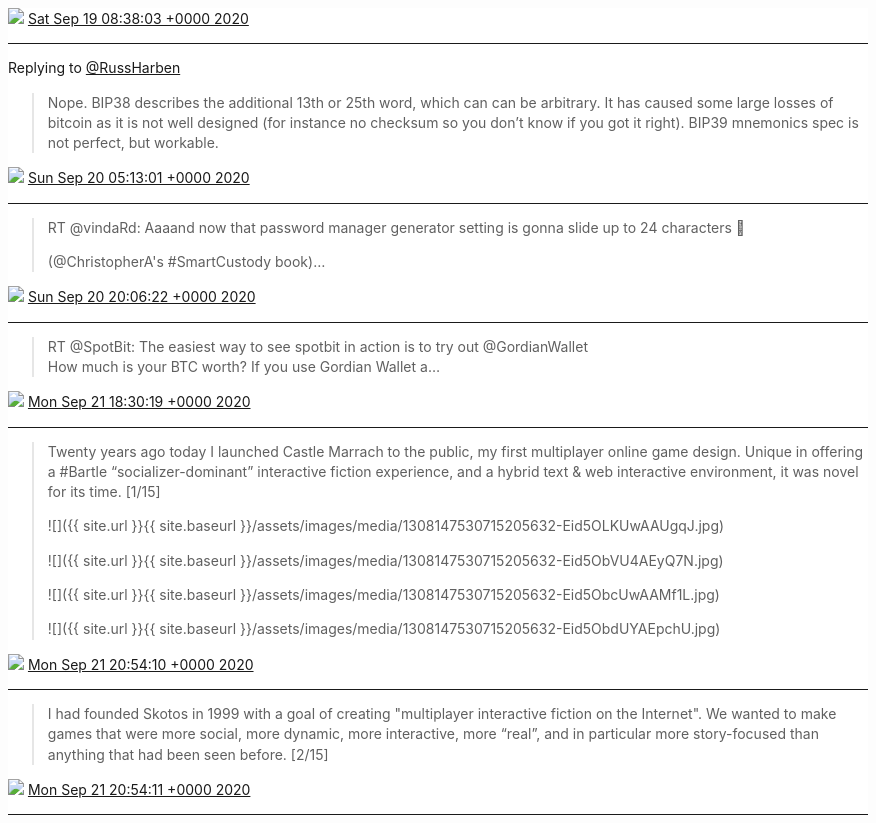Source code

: <img src="{{ site.url }}{{ site.baseurl }}/assets/images/media/tweet.ico" width="30" /> [Sat Sep 19 08:38:03 +0000 2020](https://twitter.com/ChristopherA/status/1307237507877101568)

----

Replying to [@RussHarben](https://twitter.com/RussHarben/status/1307366752049799168)

> Nope. BIP38 describes the additional 13th or 25th word, which can can be arbitrary. It has caused some large losses of bitcoin as it is not well designed (for instance no checksum so you don’t know if you got it right). BIP39 mnemonics spec is not perfect, but workable.

<img src="{{ site.url }}{{ site.baseurl }}/assets/images/media/tweet.ico" width="30" /> [Sun Sep 20 05:13:01 +0000 2020](https://twitter.com/ChristopherA/status/1307548295263256576)

----

> RT @vindaRd: Aaaand now that password manager generator setting is gonna slide up to 24 characters 🧐  
>   
> (@ChristopherA's #SmartCustody book)…

<img src="{{ site.url }}{{ site.baseurl }}/assets/images/media/tweet.ico" width="30" /> [Sun Sep 20 20:06:22 +0000 2020](https://twitter.com/ChristopherA/status/1307773115850604549)

----

> RT @SpotBit: The easiest way to see spotbit in action is to try out @GordianWallet   
> How much is your BTC worth? If you use Gordian Wallet a…

<img src="{{ site.url }}{{ site.baseurl }}/assets/images/media/tweet.ico" width="30" /> [Mon Sep 21 18:30:19 +0000 2020](https://twitter.com/ChristopherA/status/1308111328943288325)

----

> Twenty years ago today I launched Castle Marrach to the public, my first multiplayer online game design. Unique in offering a  #Bartle “socializer-dominant” interactive fiction experience, and a hybrid text &amp; web interactive environment, it was novel for its time. [1/15] 
> 
> ![]({{ site.url }}{{ site.baseurl }}/assets/images/media/1308147530715205632-Eid5OLKUwAAUgqJ.jpg)
> 
> ![]({{ site.url }}{{ site.baseurl }}/assets/images/media/1308147530715205632-Eid5ObVU4AEyQ7N.jpg)
> 
> ![]({{ site.url }}{{ site.baseurl }}/assets/images/media/1308147530715205632-Eid5ObcUwAAMf1L.jpg)
> 
> ![]({{ site.url }}{{ site.baseurl }}/assets/images/media/1308147530715205632-Eid5ObdUYAEpchU.jpg)

<img src="{{ site.url }}{{ site.baseurl }}/assets/images/media/tweet.ico" width="30" /> [Mon Sep 21 20:54:10 +0000 2020](https://twitter.com/ChristopherA/status/1308147530715205632)

----



> I had founded Skotos in 1999 with a goal of creating "multiplayer interactive fiction on the Internet". We wanted to make games that were more social, more dynamic, more interactive, more “real”, and in particular more story-focused than anything that had been seen before. [2/15]

<img src="{{ site.url }}{{ site.baseurl }}/assets/images/media/tweet.ico" width="30" /> [Mon Sep 21 20:54:11 +0000 2020](https://twitter.com/ChristopherA/status/1308147534796214273)

----

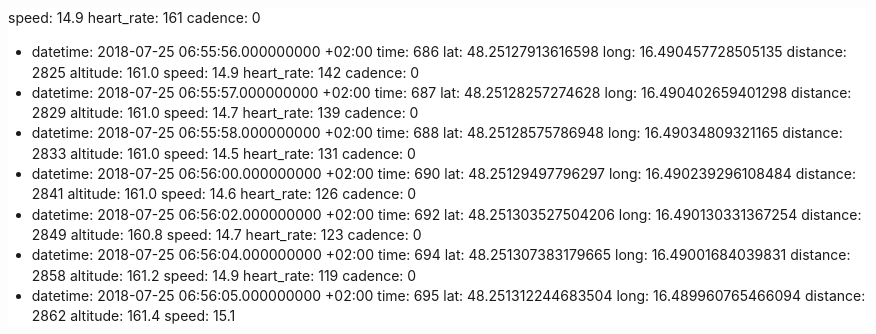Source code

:   speed: 14.9
  heart_rate: 161
  cadence: 0
- datetime: 2018-07-25 06:55:56.000000000 +02:00
  time: 686
  lat: 48.25127913616598
  long: 16.490457728505135
  distance: 2825
  altitude: 161.0
  speed: 14.9
  heart_rate: 142
  cadence: 0
- datetime: 2018-07-25 06:55:57.000000000 +02:00
  time: 687
  lat: 48.25128257274628
  long: 16.490402659401298
  distance: 2829
  altitude: 161.0
  speed: 14.7
  heart_rate: 139
  cadence: 0
- datetime: 2018-07-25 06:55:58.000000000 +02:00
  time: 688
  lat: 48.25128575786948
  long: 16.49034809321165
  distance: 2833
  altitude: 161.0
  speed: 14.5
  heart_rate: 131
  cadence: 0
- datetime: 2018-07-25 06:56:00.000000000 +02:00
  time: 690
  lat: 48.25129497796297
  long: 16.490239296108484
  distance: 2841
  altitude: 161.0
  speed: 14.6
  heart_rate: 126
  cadence: 0
- datetime: 2018-07-25 06:56:02.000000000 +02:00
  time: 692
  lat: 48.251303527504206
  long: 16.490130331367254
  distance: 2849
  altitude: 160.8
  speed: 14.7
  heart_rate: 123
  cadence: 0
- datetime: 2018-07-25 06:56:04.000000000 +02:00
  time: 694
  lat: 48.251307383179665
  long: 16.49001684039831
  distance: 2858
  altitude: 161.2
  speed: 14.9
  heart_rate: 119
  cadence: 0
- datetime: 2018-07-25 06:56:05.000000000 +02:00
  time: 695
  lat: 48.251312244683504
  long: 16.489960765466094
  distance: 2862
  altitude: 161.4
  speed: 15.1
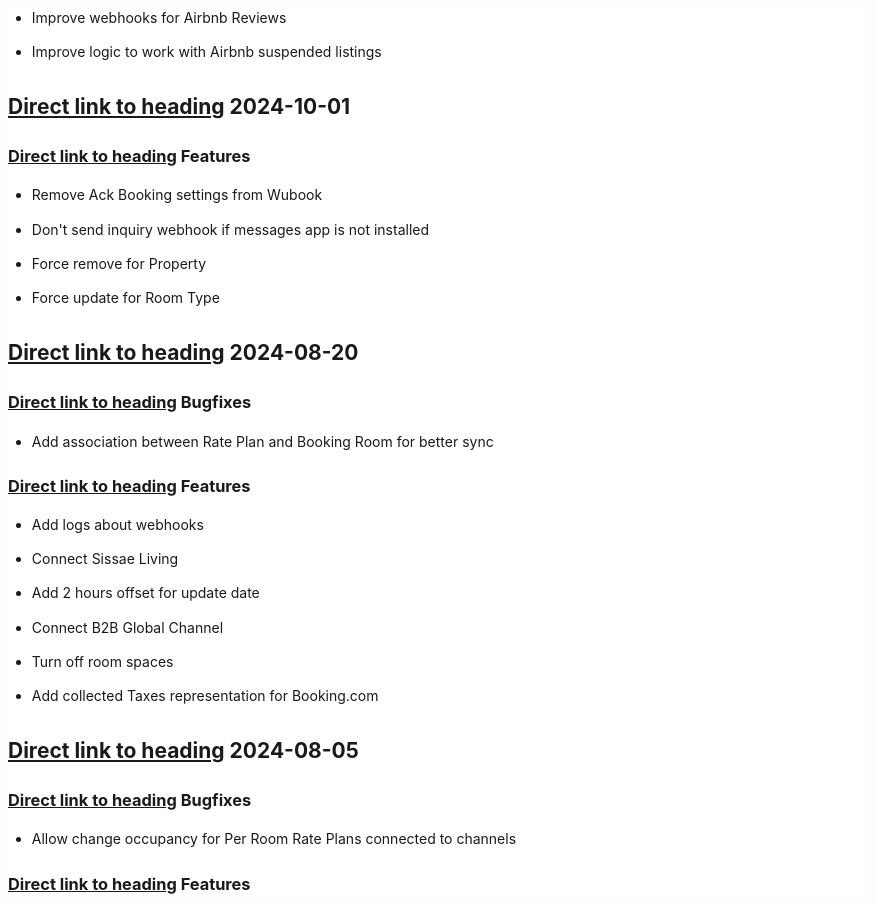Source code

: - Improve webhooks for Airbnb Reviews

- Improve logic to work with Airbnb suspended listings


## [Direct link to heading](https://docs.channex.io/changelog\#id-2024-10-01)    2024-10-01

### [Direct link to heading](https://docs.channex.io/changelog\#features-15)    Features

- Remove Ack Booking settings from Wubook

- Don't send inquiry webhook if messages app is not installed

- Force remove for Property

- Force update for Room Type


## [Direct link to heading](https://docs.channex.io/changelog\#id-2024-08-20)    2024-08-20

### [Direct link to heading](https://docs.channex.io/changelog\#bugfixes-12)    Bugfixes

- Add association between Rate Plan and Booking Room for better sync


### [Direct link to heading](https://docs.channex.io/changelog\#features-16)    Features

- Add logs about webhooks

- Connect Sissae Living

- Add 2 hours offset for update date

- Connect B2B Global Channel

- Turn off room spaces

- Add collected Taxes representation for Booking.com


## [Direct link to heading](https://docs.channex.io/changelog\#id-2024-08-05)    2024-08-05

### [Direct link to heading](https://docs.channex.io/changelog\#bugfixes-13)    Bugfixes

- Allow change occupancy for Per Room Rate Plans connected to channels


### [Direct link to heading](https://docs.channex.io/changelog\#features-17)    Features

# # # #

| DESCRIPTION OF THE TASK |
If a line of the listing above contains "heading", pick it out and copy it.

| EXERCISE ANSWER |
## [Direct link to heading](https://docs.channex.io/changelog\#id-2024-10-01)    2024-10-01
### [Direct link to heading](https://docs.channex.io/changelog\#features-15)    Features
## [Direct link to heading](https://docs.channex.io/changelog\#id-2024-08-20)    2024-08-20
### [Direct link to heading](https://docs.channex.io/changelog\#bugfixes-12)    Bugfixes
### [Direct link to heading](https://docs.channex.io/changelog\#features-16)    Features
## [Direct link to heading](https://docs.channex.io/changelog\#id-2024-08-05)    2024-08-05
### [Direct link to heading](https://docs.channex.io/changelog\#bugfixes-13)    Bugfixes
### [Direct link to heading](https://docs.channex.io/changelog\#features-17)    Features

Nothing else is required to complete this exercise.